A woman whose smile was like a sigh and whose fingertips moved like a lace veil fluttering in the wind.
A woman who knew not a single vulgar word, who would tilt her head at even slightly coarse vocabulary and make an innocent face, asking, ‘Whatever do you mean?’
Instead of blinking back distant tears, she roughly swept her hair back and spoke.
“What, why is this dogsh*t happening all of a sudden, you b*stards?”
Because Poppy was wailing at the top of her lungs, fortunately, no one heard the unimaginable profanity that came from her lips.
Lady Sierra Ferain, daughter of Count Ferain, 18 years old.
The three words that defined her were hypocrisy, affectation, and duplicity.
She spoke to Poppy, who lay prostrate before her.
“I’m the one who’s dying, so why are you crying? Stop crying. Nothing changes just because you cry.”
But Poppy’s tears did not stop.
“Waaah, my lady. What do we do? What are we going to do now?”

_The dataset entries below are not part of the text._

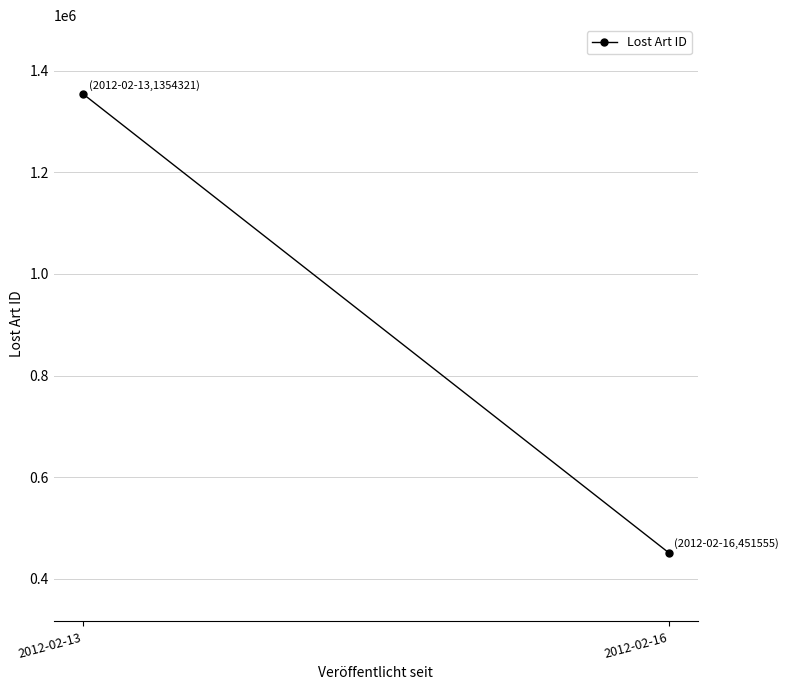

Rank the categories by value from highest to lowest.

2012-02-13, 2012-02-16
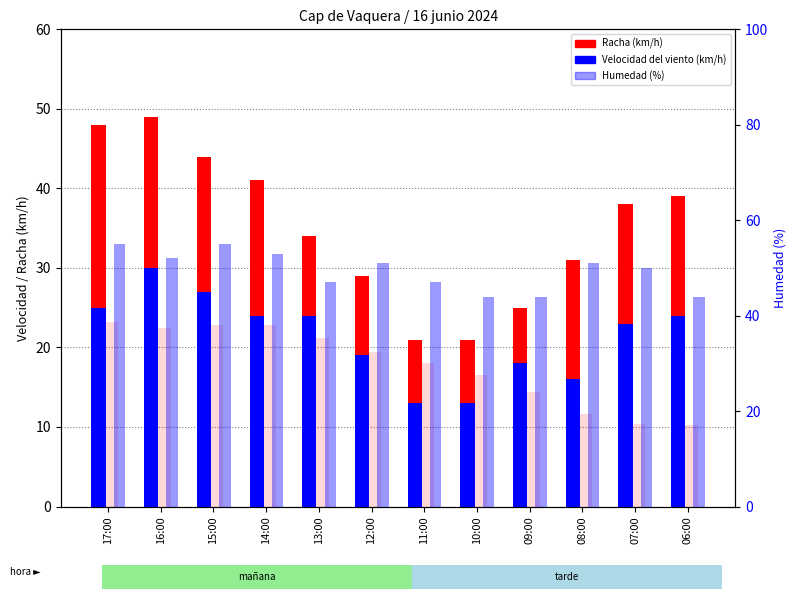

Rank the series at 06:00 from highest to lowest value.

Humedad (%), Racha (km/h), Velocidad del viento (km/h), Temperatura (ºC) x2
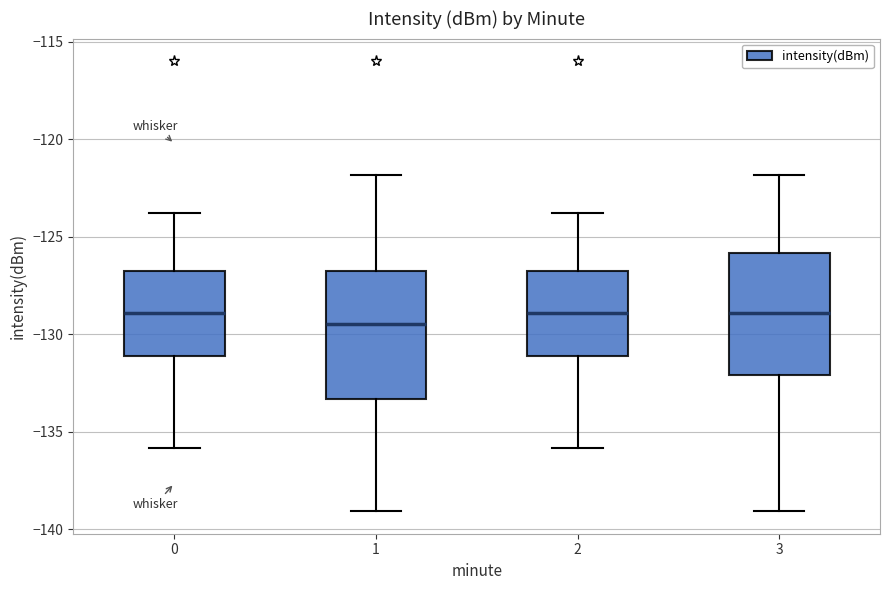

Reading left to right, transcribe this box plot: for each box, give where its median line is, the range the box spans, and where its two whiskers end, as read against the y-axis. The values are not printed on the chart, so give them approximately, as read against the axis.

0: median -129.0, box -131.0 to -127.0, whiskers -136.0 to -124.0
1: median -129.5, box -133.5 to -127.0, whiskers -139.0 to -122.0
2: median -129.0, box -131.0 to -127.0, whiskers -136.0 to -124.0
3: median -129.0, box -132.0 to -126.0, whiskers -139.0 to -122.0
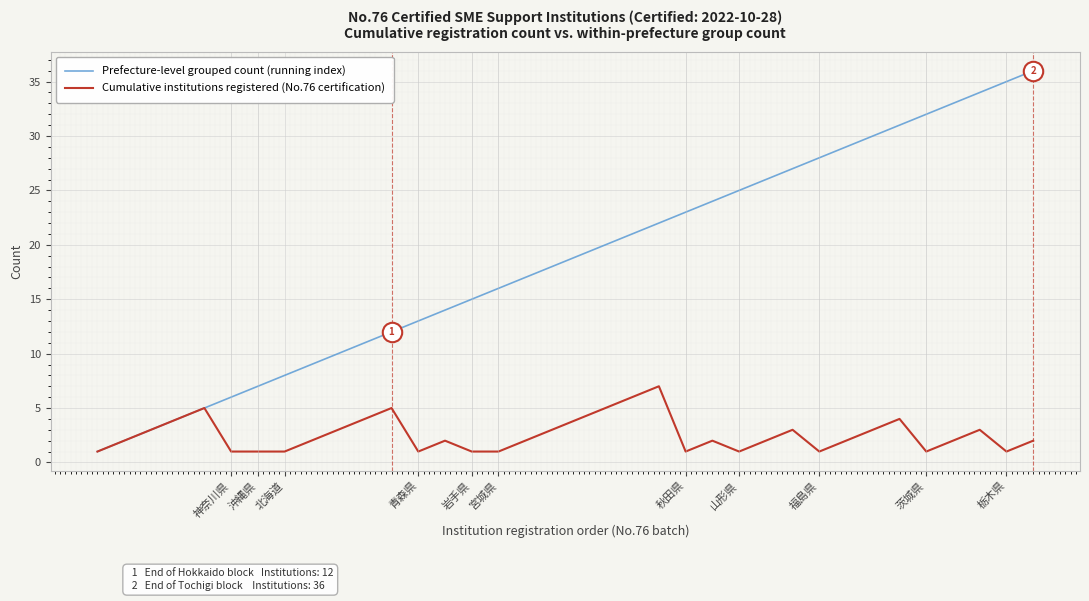

What is the maximum value for Prefecture-level grouped count (running index)?

36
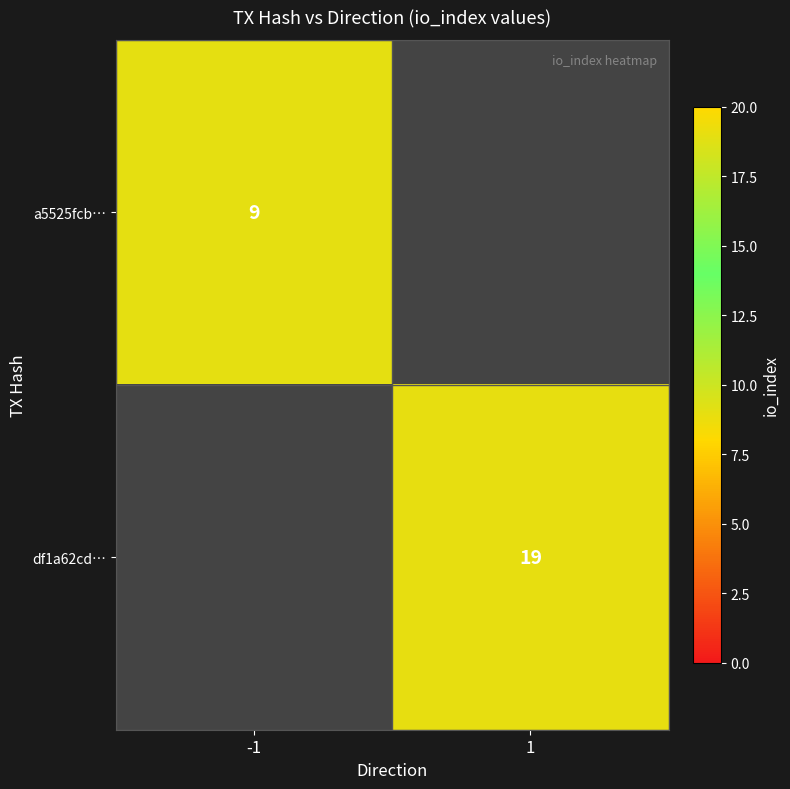

At which category does the chart reach its minimum across all series?

-1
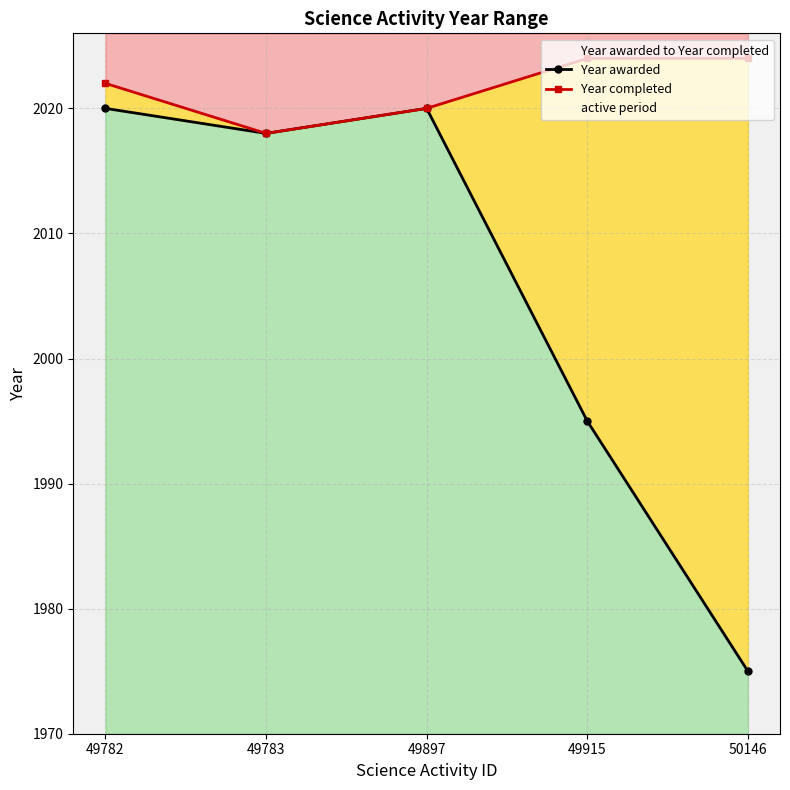

What is the difference between the Year awarded values at 49783 and 49782?

2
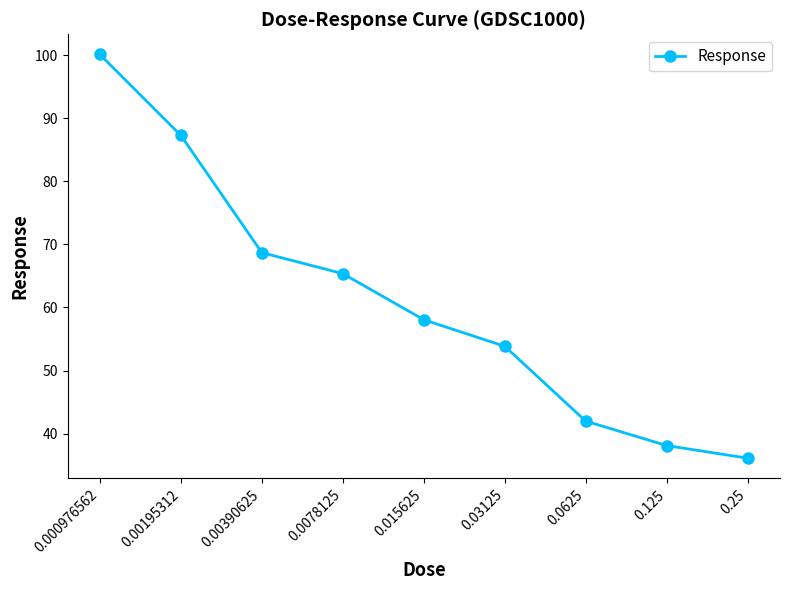

Does the chart have visible grid lines?

No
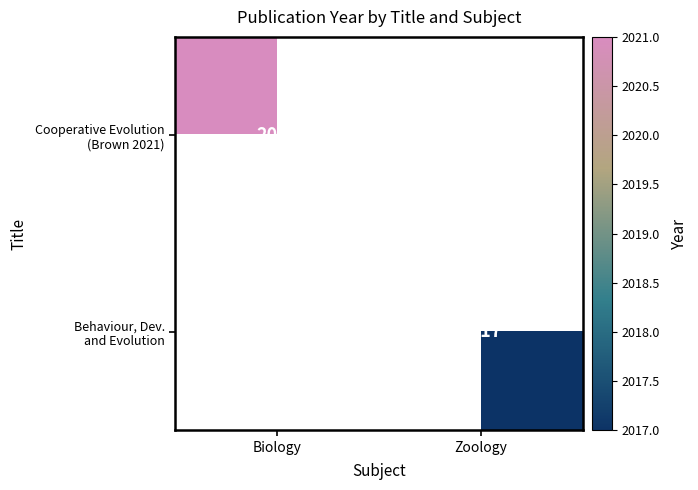

At which label is Cooperative Evolution (Brown 2021) closest to 2021?

Biology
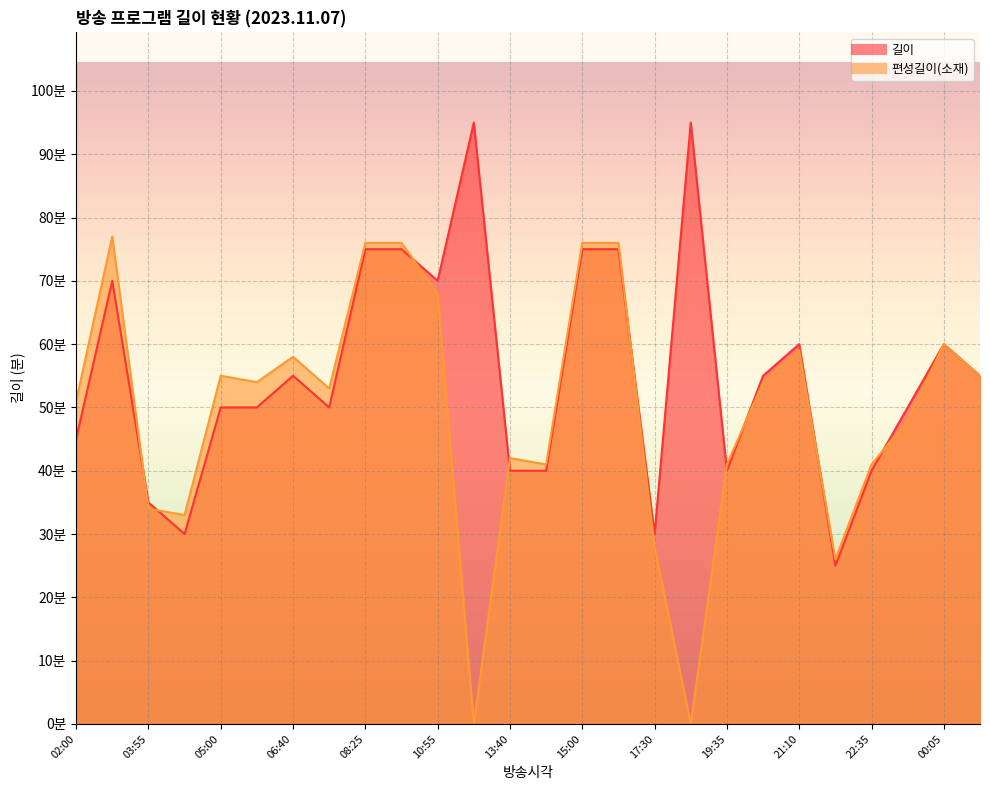

True or false: 길이 has a value of 29 at 00:05.

False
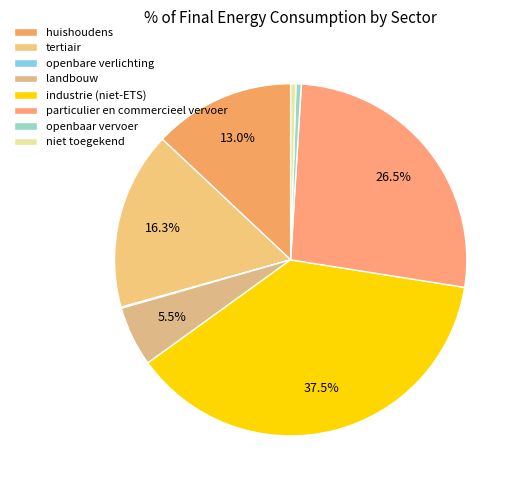

Is there any slice that represents more than half of the pie?

No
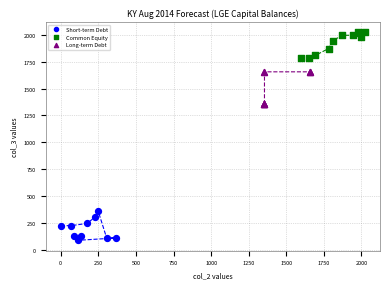

Which series contains the highest Y value?

Common Equity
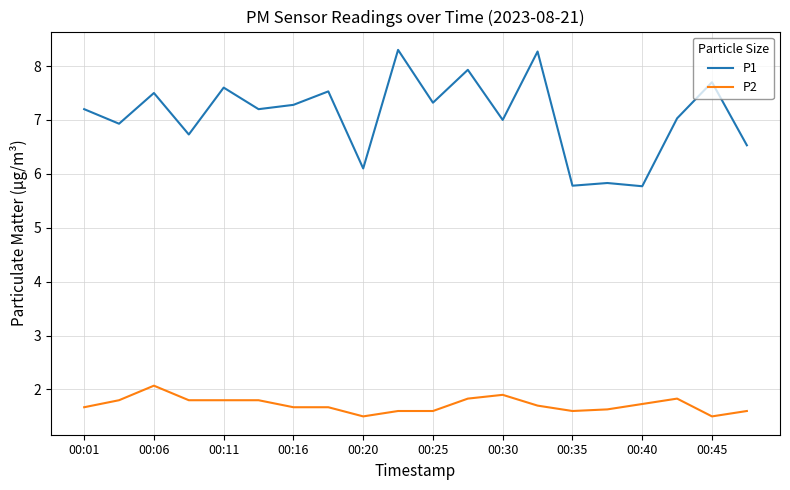

Reading left to right, extract all data points from this chart.

P1: 7.2	6.9	7.5	6.7	7.6	7.2	7.3	7.5	6.1	8.3	7.3	7.9	7.0	8.3	5.8	5.8	5.8	7.0	7.7	6.5
P2: 1.7	1.8	2.1	1.8	1.8	1.8	1.7	1.7	1.5	1.6	1.6	1.8	1.9	1.7	1.6	1.6	1.7	1.8	1.5	1.6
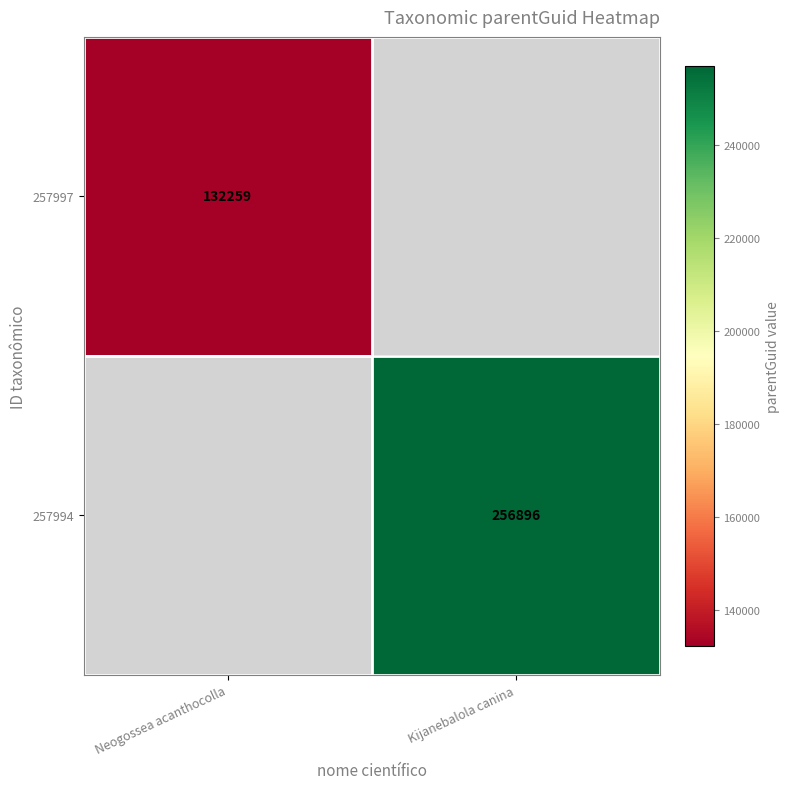

Is the value of 257997 at Neogossea acanthocolla greater than the value of 257994 at Kijanebalola canina?

No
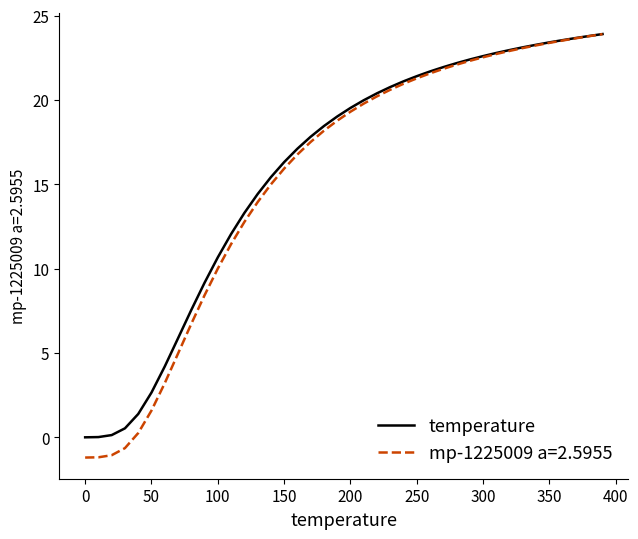

Which series has the widest spread of values?

mp-1225009 a=2.5955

She repeated her sobs and wails as if Sierra had already been placed in a coffin and buried in the ground.
Sierra brushed Poppy aside with a light wave of her hand. Poppy now began to cry, prostrate on the carpet.
“What do you mean, what do we do... I should just get some sleep......”
“What?”
Poppy raised her head in fright. It sounded as though Sierra intended to take her own life right then and there and rest in eternal peace.
Whether that was the case or not, Sierra wrapped herself tightly in a feather duvet and sought sleep.
Deep sleep came a mere two minutes later.
It was a deep sleep utterly unbelievable for someone who had just received a terminal diagnosis.
At that point, Poppy had no choice but to stop crying.
First, because she was afraid she might wake her lady.
Second, because she felt awkward being the only one grieving.